“We’ll need more noses,” Aric said. “Call Paul and the other team.”
“I can change and help, too.” It’s not like I’d forget that festering smell soon.
Aric sighed, moving toward me. I tried to meet him halfway until an odd sense of cold shoved at my chest like a pair of enraged sports fans. Gemini the wolf leapt to his feet, snarling at the same time my tigress snapped to attention. An earth-shattering scream cut through the silence. The twins had found their next meal.
I charged toward an overgrown path leading deeper into the woods only to be yanked back by Aric. “Stay here,” he growled.
He released my arm and changed, joining the rest of his pack already jetting into the dense forest in beast form. Only the original Gemini wolf remained. His hulking body blocked mine when I ignored Aric’s request. “Damn it, Gem!”
“Celia?”
Emme’s shaky voice kept me from barreling through Gemini. I didn’t want to leave Aric to fight this thing alone. I glanced back at my sisters. Shayna already palmed two daggers. Taran’s blue and white flames danced along her fingertips. No, I didn’t want to leave Aric. But I also couldn’t abandon my family.
“Wh-what is it, Celia?” Emme stammered.
“I don’t know.” I paused. Something dropped onto the roof of the mill from one of the overhanging branches. One. Two. Like softballs . . . with feet. My ears perked. Whatever it or they were pushed between the splintering shingles and scrambled into the building. Gem crept toward the door. He’d heard it, too.
“Stay here,” I muttered.
“Like hell,” Taran shot back.
Gemini’s tail batted against my stomach as I followed him back into the dust-filled and moldy building. The nauseating stench returned, this time with greater potency. We passed into the first large room, the one with the broken office furniture. I froze. Something scurried across the second floor. Just above where we stood. It scratched the battered wood with sharp little nails as it scampered from one side to the other.

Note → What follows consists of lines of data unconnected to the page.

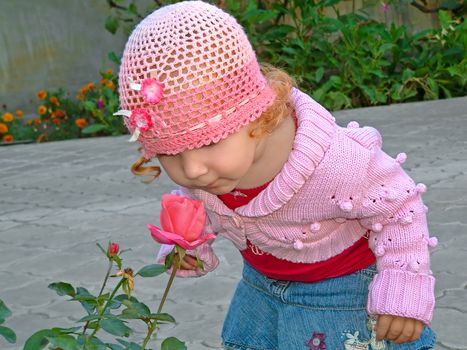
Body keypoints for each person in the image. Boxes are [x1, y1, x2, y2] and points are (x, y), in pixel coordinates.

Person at [116, 1, 437, 349]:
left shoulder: (335, 163)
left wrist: (404, 286)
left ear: (257, 115)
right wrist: (189, 246)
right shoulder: (211, 173)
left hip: (343, 290)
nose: (192, 170)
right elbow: (196, 206)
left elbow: (399, 206)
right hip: (261, 287)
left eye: (208, 143)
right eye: (170, 153)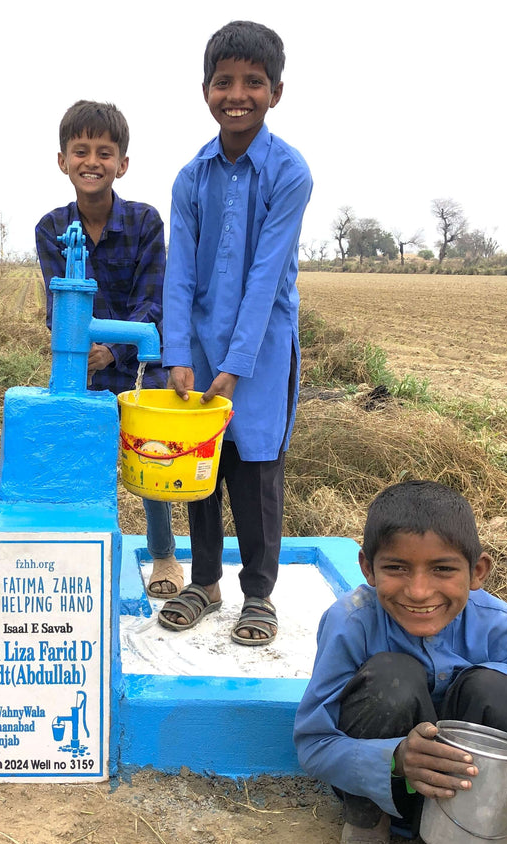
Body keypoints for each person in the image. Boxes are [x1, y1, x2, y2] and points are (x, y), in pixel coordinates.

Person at [294, 480, 507, 844]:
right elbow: (313, 744)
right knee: (391, 677)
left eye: (443, 569)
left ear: (477, 571)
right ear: (367, 568)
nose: (419, 591)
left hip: (477, 805)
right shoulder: (351, 622)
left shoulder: (505, 627)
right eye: (396, 568)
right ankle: (368, 833)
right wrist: (393, 759)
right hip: (386, 792)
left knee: (502, 688)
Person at [159, 21, 312, 644]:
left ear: (276, 91)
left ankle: (258, 594)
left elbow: (265, 276)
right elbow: (179, 274)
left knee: (255, 472)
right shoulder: (190, 178)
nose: (238, 94)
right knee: (201, 471)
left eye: (253, 82)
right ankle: (204, 582)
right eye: (225, 82)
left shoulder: (290, 173)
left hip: (263, 352)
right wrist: (177, 353)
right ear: (205, 90)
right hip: (197, 348)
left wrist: (238, 363)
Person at [36, 99, 182, 599]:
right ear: (63, 161)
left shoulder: (145, 223)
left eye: (104, 151)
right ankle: (77, 556)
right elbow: (60, 305)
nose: (91, 161)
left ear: (122, 163)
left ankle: (163, 555)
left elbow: (151, 302)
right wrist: (82, 347)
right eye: (81, 151)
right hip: (82, 369)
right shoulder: (52, 228)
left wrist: (113, 351)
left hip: (139, 364)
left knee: (150, 466)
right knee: (81, 461)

“A squirrel?” Emme asked hopefully.
I really wanted it to be a squirrel. But squirrels didn’t move as fast as this thing did. Nor did they hiss. Gemini tore pass me and up the stairs. Garbled screeches followed angry snarls. Dust and pieces of mold pelted us as Gemini’s powerful paws pounded the ceiling above. He’d found one of the demon children.
So then, what the hell was Aric hunting . . . and where was the other twin?
A dark blur the size of my shoe scuttled like a crab above our heads. Then to the right. And then quickly down the wall and behind the armchair in the corner. I couldn’t make out what it was. Just that it had wings. Bat wings.
“Oh, Jesus,” Taran whispered.
Emme clutched my arm as I inched toward it. “Celia, don’t.”
Gemini’s paws continued to beat down more dust and his roars shook the building. The thing was fast enough to keep him busy, and small enough to fit into cramped spaces. Like underneath the chair. “We need to kill it, Emme. No telling how big this thing will get. Shayna, Taran, knife or blast it as soon as I move the armchair.”
I didn’t dare avert my stare to see if they nodded, but their hard swallows affirmed they’d heard me.
I stalked my way to it, slowly. Considering that the bulky piece of crap rested just a few feet from me, it seemed to take a long time for me to reach it. Not that I was in a rush, mind you. Creepy crawlies from hell had that effect on a gal.
The swoosh from Taran’s fire signaled her readiness to burn the thing to cinders, if Shayna’s daggers didn’t find it first. Shayna slid the blades she held against each other—her way of challenging the thing, and urging her inner mistress of all things sharp and deadly forward.
They were ready. I was ready. And now I’d reached my destination. My shaky hands extended toward the armrests. Dust poofed out in brown little clouds as I gripped the thick and torn fabric. I took a breath to steady myself and lifted.
The other twin poked its head from the bottom.
And clenched its mouth around my instep.